(begin)

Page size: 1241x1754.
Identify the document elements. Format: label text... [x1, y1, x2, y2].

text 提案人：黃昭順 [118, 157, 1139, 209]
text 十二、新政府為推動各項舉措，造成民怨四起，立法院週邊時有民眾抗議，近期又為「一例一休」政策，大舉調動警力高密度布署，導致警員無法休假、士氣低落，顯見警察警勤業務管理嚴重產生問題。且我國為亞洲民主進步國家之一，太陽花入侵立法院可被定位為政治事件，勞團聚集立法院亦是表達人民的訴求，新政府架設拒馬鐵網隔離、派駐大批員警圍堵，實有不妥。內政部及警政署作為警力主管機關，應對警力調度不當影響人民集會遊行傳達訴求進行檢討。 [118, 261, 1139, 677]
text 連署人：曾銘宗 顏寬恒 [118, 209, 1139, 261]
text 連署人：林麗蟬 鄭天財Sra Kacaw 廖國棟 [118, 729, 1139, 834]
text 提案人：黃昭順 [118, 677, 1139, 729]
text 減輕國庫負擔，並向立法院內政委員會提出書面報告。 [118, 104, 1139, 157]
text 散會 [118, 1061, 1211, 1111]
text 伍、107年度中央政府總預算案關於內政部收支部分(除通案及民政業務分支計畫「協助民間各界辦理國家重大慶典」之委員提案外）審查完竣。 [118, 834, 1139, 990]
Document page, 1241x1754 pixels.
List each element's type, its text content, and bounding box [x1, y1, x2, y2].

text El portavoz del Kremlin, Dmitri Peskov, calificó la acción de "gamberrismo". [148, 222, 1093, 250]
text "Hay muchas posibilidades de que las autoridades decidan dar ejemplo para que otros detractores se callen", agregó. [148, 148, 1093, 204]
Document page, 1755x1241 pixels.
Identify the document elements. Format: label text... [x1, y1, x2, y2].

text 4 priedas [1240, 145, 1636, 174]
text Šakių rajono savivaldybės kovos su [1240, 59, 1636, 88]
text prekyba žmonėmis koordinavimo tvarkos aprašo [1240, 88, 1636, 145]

(end)

» REQUIREMENTS
Reproduce all of the entries above, swapping every "Identify" for "Detect" and changing nothing else.

» EXERCISE SOLUTION
Page size: 1241x1754.
Detect the document elements. Format: label text... [x1, y1, x2, y2].

text 提案人：黃昭順 [118, 157, 1139, 209]
text 十二、新政府為推動各項舉措，造成民怨四起，立法院週邊時有民眾抗議，近期又為「一例一休」政策，大舉調動警力高密度布署，導致警員無法休假、士氣低落，顯見警察警勤業務管理嚴重產生問題。且我國為亞洲民主進步國家之一，太陽花入侵立法院可被定位為政治事件，勞團聚集立法院亦是表達人民的訴求，新政府架設拒馬鐵網隔離、派駐大批員警圍堵，實有不妥。內政部及警政署作為警力主管機關，應對警力調度不當影響人民集會遊行傳達訴求進行檢討。 [118, 261, 1139, 677]
text 連署人：曾銘宗 顏寬恒 [118, 209, 1139, 261]
text 連署人：林麗蟬 鄭天財Sra Kacaw 廖國棟 [118, 729, 1139, 834]
text 提案人：黃昭順 [118, 677, 1139, 729]
text 減輕國庫負擔，並向立法院內政委員會提出書面報告。 [118, 104, 1139, 157]
text 散會 [118, 1061, 1211, 1111]
text 伍、107年度中央政府總預算案關於內政部收支部分(除通案及民政業務分支計畫「協助民間各界辦理國家重大慶典」之委員提案外）審查完竣。 [118, 834, 1139, 990]
Document page, 1241x1754 pixels.
List each element's type, its text content, and bounding box [x1, y1, x2, y2].

text El portavoz del Kremlin, Dmitri Peskov, calificó la acción de "gamberrismo". [148, 222, 1093, 250]
text "Hay muchas posibilidades de que las autoridades decidan dar ejemplo para que otros detractores se callen", agregó. [148, 148, 1093, 204]
Document page, 1755x1241 pixels.
Detect the document elements. Format: label text... [x1, y1, x2, y2].

text 4 priedas [1240, 145, 1636, 174]
text Šakių rajono savivaldybės kovos su [1240, 59, 1636, 88]
text prekyba žmonėmis koordinavimo tvarkos aprašo [1240, 88, 1636, 145]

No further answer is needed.